Today's Story Line

China and America have had a long love-hate relationship. Ties are warm one day, cold the next. With the Cox report now alleging Chinese theft of US nuclear secrets - coming just after the US bombing of the Chinese Embassy in Belgrade - the world may wonder if a new cold war is upon us. But the relationship is very different from that of Soviet-US ties.

Each NATO country has seen erosion of public support for the war in Yugoslavia. In Dayton, Ohio, the US city that hosted the 1995 peace talks for the Bosnia war, people are wary of sending American troops into Kosovo.

Is the Yugoslav military cracking, as NATO claims? Protests by Army reservists have led some observers to predict wider splits.

Young Serbs have been fleeing their homeland even before the war. Many are now plotting to exit, although young men are barred from leaving. They see no future in a country that will have to be rebuilt. Quote of note: "The only way I would go to America would be as a terrorist." Tatijana, a student in Novi Sad.

One East European state that missed the train to join the West has a chance to catch up. Voters in Slovakia (once half of Czechoslovakia) are expected to elect a pro-West president on Saturday.

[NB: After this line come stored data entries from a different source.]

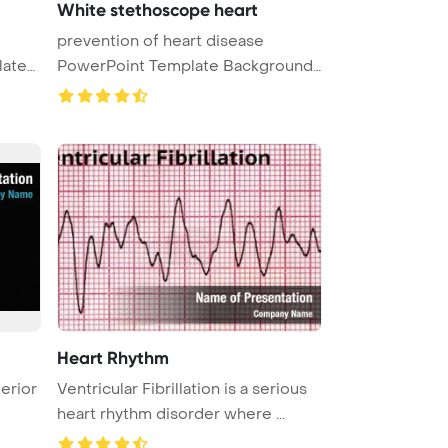
White stethoscope heart
prevention of heart disease
PowerPoint Template Background.
a st ...
Heart Rhythm
terior
Ventricular Fibrillation is a serious
heart rhythm disorder where ...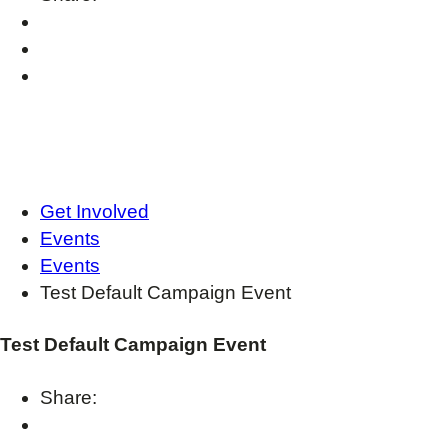
Get Involved
Events
Events
Test Default Campaign Event
Test Default Campaign Event
Share: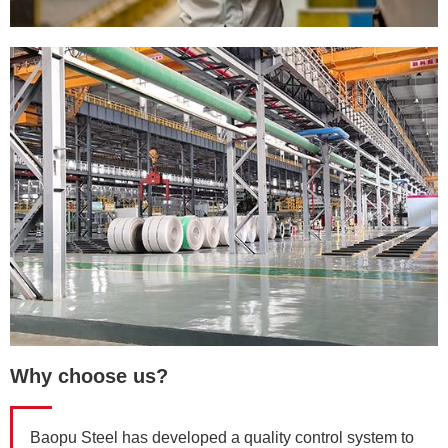
Why choose us?
Baopu Steel has developed a quality control system to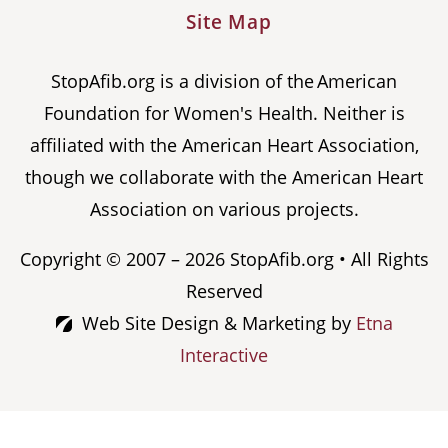
Site Map
StopAfib.org is a division of the American
Foundation for Women's Health. Neither is
affiliated with the American Heart Association,
though we collaborate with the American Heart
Association on various projects.
Copyright © 2007 – 2026 StopAfib.org • All Rights
Reserved
Web Site Design & Marketing by
Etna
Interactive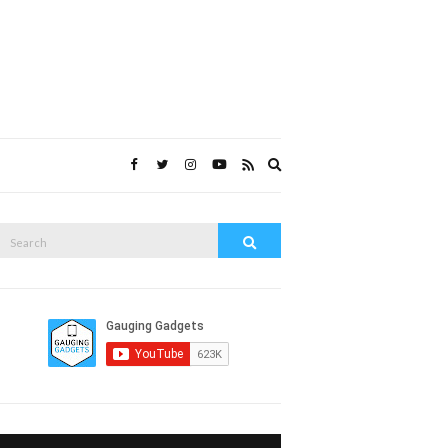
Expand
search
form
Search
Search
or: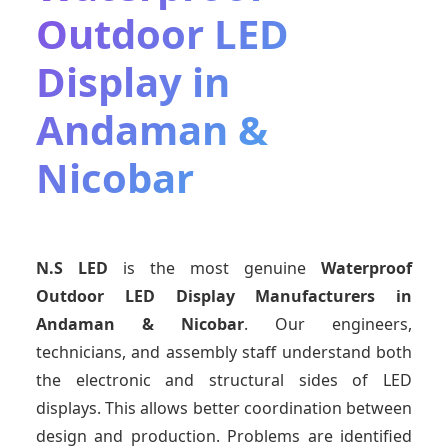
Outdoor LED
Display in
Andaman &
Nicobar
N.S LED
is the most genuine
Waterproof
Outdoor LED Display Manufacturers
in
Andaman & Nicobar
. Our engineers,
technicians, and assembly staff understand both
the electronic and structural sides of LED
displays. This allows better coordination between
design and production. Problems are identified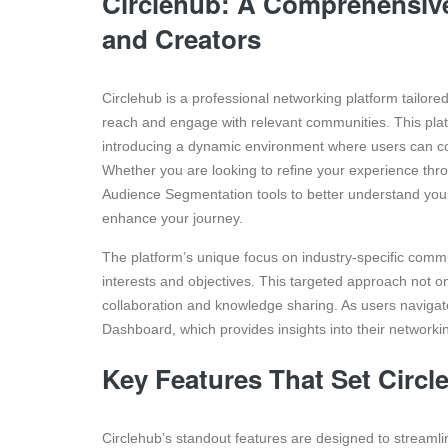
Circlehub: A Comprehensive
and Creators
Circlehub is a professional networking platform tailor
reach and engage with relevant communities. This platf
introducing a dynamic environment where users can con
Whether you are looking to refine your experience thr
Audience Segmentation tools to better understand you
enhance your journey.
The platform’s unique focus on industry-specific commu
interests and objectives. This targeted approach not 
collaboration and knowledge sharing. As users navigate
Dashboard, which provides insights into their networki
Key Features That Set Circle
Circlehub’s standout features are designed to streamli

REPORTERS ON THE JOB *HUDDLED MASSES: In recent weeks, Slovaks have grown more vocal in their denunciation of NATO's bombing campaign against fellow Slavic Serbs in Yugoslavia. But their country's high unemployment problem apparently takes precedence. Correspondent David Schwenk saw long lines of people applying for visas at the US Embassy in Bratislava, even as crowds of protesters gathered outside. An Embassy diplomat told David the demonstrations occur "like clockwork" every day at 5 p.m., after those with jobs leave work.

PICTURE OF THE DAY *THUMBS UP IN SERBIA: A group of young people line up on a bridge to hitchhike in Belgrade, Yugoslavia on Wednesday. An oil shortage caused by NATO bombing has forced many citizens in the capital to seek alternative transportation.